In summary, while the record reflects that appellees had notice of Vick’s presence on the land, the record does not reflect that appellees had notice of his claim of ownership. In fact, it appears that Vick was under the impression that all he had to do was stay on the premises for more than seven years, and he would automatically come into ownership. This, of course, is not correct. To the contrary, he had to assert his claim of ownership against the world for more than seven years before that ownership would be established.
In Hill v. Surratt, 240 Ark. 122, 398 S. W. 2d 225, we pointed out that the quantum of proof necessary for a trespasser to establish title to a tract of land by adverse occupancy is greater where he has no color of title, and in such case he must show pedal or actual possession for the extent of the claimed boundaries for the required seven years, and in Lollar, et al v. Appleby, et al, 213 Ark. 424, 210 S. W. 2d 900, we likewise stated that where there is no color of title, the adverse possession is limited to the land actually occupied. It does appear that the quarter.of an acre-awarded Vick by the chancery court was actually occupied, but we agree with the chancellor that the proof relative to the rest of the land sought was entirely insufficient to establish the adverse claim.
Affirmed.
Actually, it appears that the amount of land involved is something over 54 acres.
Daniels, under a lease from Berg, constructed this fence for the purpose of holding cattle, and, according to the evidence, used it for approximately 10 years.
There is a dispute in the evidence relative to when the fences were built, two witnesses testifying that the “outer fence” was not completed until 1968.
From the record:
“Q. When did you decide you were going to claim ownership of the land?
A. Well, about the time I fenced it. I figured it wasn’t nobody coming, I was going to go ahead and fence it up. * * *
Q. * * * When did you first decide you were going to claim that you owned this land?

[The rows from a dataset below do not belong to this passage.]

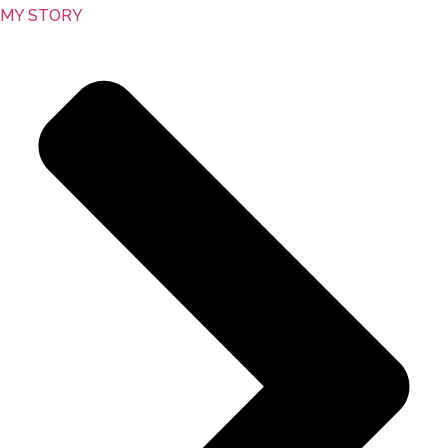
MY STORY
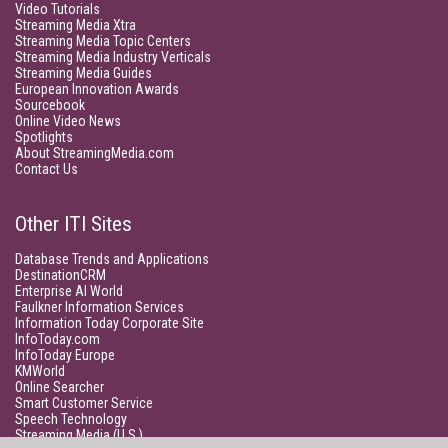
Video Tutorials
Streaming Media Xtra
Streaming Media Topic Centers
Streaming Media Industry Verticals
Streaming Media Guides
European Innovation Awards
Sourcebook
Online Video News
Spotlights
About StreamingMedia.com
Contact Us
Other ITI Sites
Database Trends and Applications
DestinationCRM
Enterprise AI World
Faulkner Information Services
Information Today Corporate Site
InfoToday.com
InfoToday Europe
KMWorld
Online Searcher
Smart Customer Service
Speech Technology
Streaming Media (U.S.)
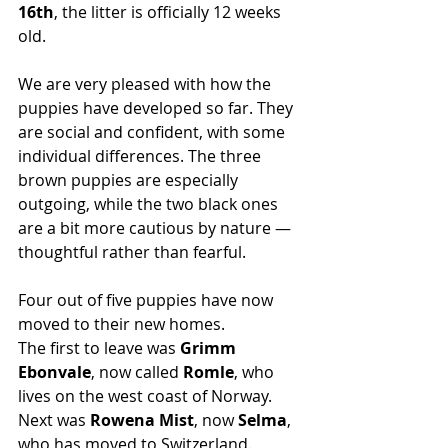
16th
, the litter is officially 12 weeks 
old.
We are very pleased with how the 
puppies have developed so far. They 
are social and confident, with some 
individual differences. The three 
brown puppies are especially 
outgoing, while the two black ones 
are a bit more cautious by nature — 
thoughtful rather than fearful.
Four out of five puppies have now 
moved to their new homes.
The first to leave was 
Grimm 
Ebonvale
, now called 
Romle
, who 
lives on the west coast of Norway.
Next
 was 
Rowena Mist
, now 
Selma
, 
who has moved to Switzerland.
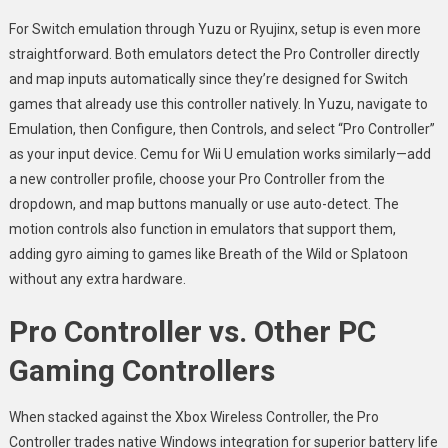
For Switch emulation through Yuzu or Ryujinx, setup is even more
straightforward. Both emulators detect the Pro Controller directly
and map inputs automatically since they’re designed for Switch
games that already use this controller natively. In Yuzu, navigate to
Emulation, then Configure, then Controls, and select “Pro Controller”
as your input device. Cemu for Wii U emulation works similarly—add
a new controller profile, choose your Pro Controller from the
dropdown, and map buttons manually or use auto-detect. The
motion controls also function in emulators that support them,
adding gyro aiming to games like Breath of the Wild or Splatoon
without any extra hardware.
Pro Controller vs. Other PC
Gaming Controllers
When stacked against the Xbox Wireless Controller, the Pro
Controller trades native Windows integration for superior battery life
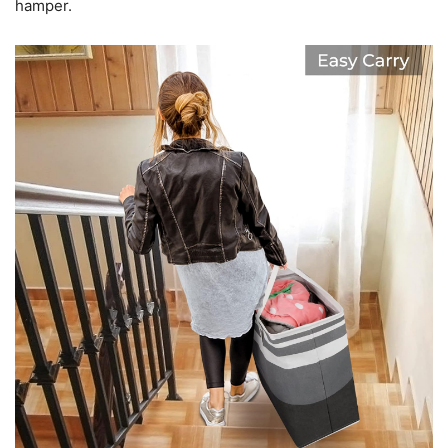
hamper.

A. Well, 1 told you I put a fence on it when I figured it.
Q. At the time you built the fence?
A. Yes.”
The northern boundary of the property was on the Ouachita River.
Henry Simpson testified that he had a place about 2,000 feet up the river from Vick; that he knew Berg owned the property, and that he (Simpson) claimed no ownership interest, and that, as far as he knew the other fishing camps had the same status.